Faced with those denials, the policyholder invoked the "Loss Adjustment Endorsements" provisions contained in both policies, which enabled the insureds to recover the total losses caused by the explosion by collecting one half of the amount in dispute from each insurer. The loss adjustment endorsements also contained a provision enabling the insurers to submit any dispute as to respective liability to arbitration. As a result, the coverage dispute between Hartford and Lloyd’s was submitted to a panel of three arbitrators who issued an award apportioning approximately $14 million of the loss to Hartford’s policy and $7 million of the loss to Lloyd’s.
Thereafter, Hartford filed an application to vacate the arbitration award upon the grounds that the arbitrators failed to be sufficiently specific in its decision. In its decision, the court agreed, concluding that "[t]he findings are not sufficiently specific or comprehensive to comply with the requirement that all liability and allocation issues and all coverage issues be resolved, nor do the findings contain sufficient findings of fact and conclusions regarding the interpretation of the insurance policies that are the subject of this arbitration as necessary to support the award." However, in assessing the proper remedy, the court noted its reluctance "to vacate the award because that would mean starting over again, and the parties would lose all the work, effort, etc., that covered six years of this arbitration. In the interest of economy of the parties, the panel and judicial economy, it would appear that a remand to the arbitrators would be more practical and a better remedy than vacating the awards." Accordingly, the court remanded the matter to the arbitration panel for a rehearing to clarify the award so as to include the findings of fact and interpretations of the policies required by the governing procedures.
The arbitration panel thereafter reconvened and issued its "Clarified Decision of Arbitrators." That decision contained detailed findings of fact and conclusions regarding the interpretation of the insurance policies at issue that clarified how the panel reached its original allocation of expenses between the parties. Significantly, the decision did not alter the terms of the original award.

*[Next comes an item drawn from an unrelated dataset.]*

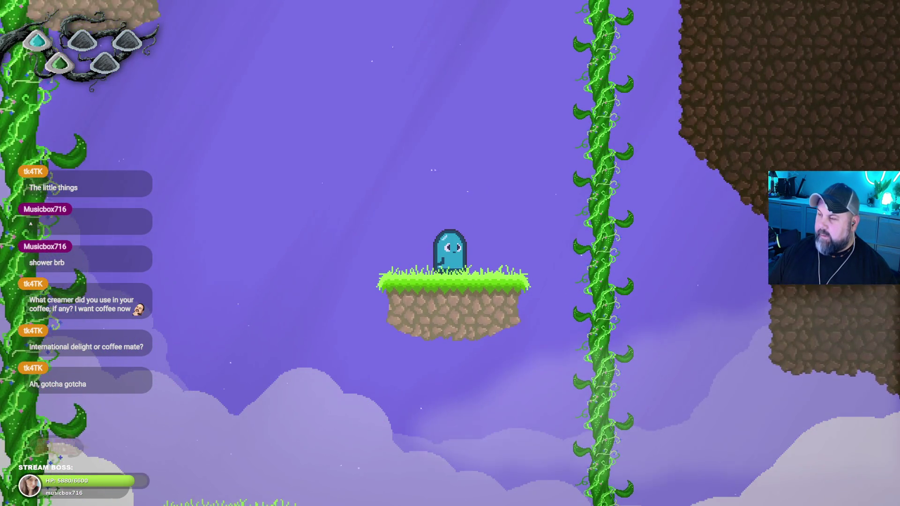
{"action": "key", "text": "space"}
{"action": "key", "text": "Left"}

On appeal, Hartford challenged the propriety of the court's order remanding the matter to the arbitration panel for clarification of its award. It was Hartford’s position that the United States Supreme Court in Hall Street Associates, L.L.C. v. Mattel, Inc., 552 U.S. 576, 128 S. Ct. 1396 (2008), overruled the body of federal precedent permitting a remand to an arbitration panel for clarification. Although noting that Hartford failed to preserve this claim before the trial court, the appellate court questioned the correctness of Hartford’s argument. The court noted that “our research reveals no decision, federal or otherwise, indicating that Hall Street Associates, L.L.C., overruled the body of precedent permitting a remand to an arbitration panel for clarification or outlawed that procedure. Rather, the procedure remains viable…In short, if the United States Supreme Court intended to overrule that body of precedent in Hall Street Associates, L.L.C., it would have said so.”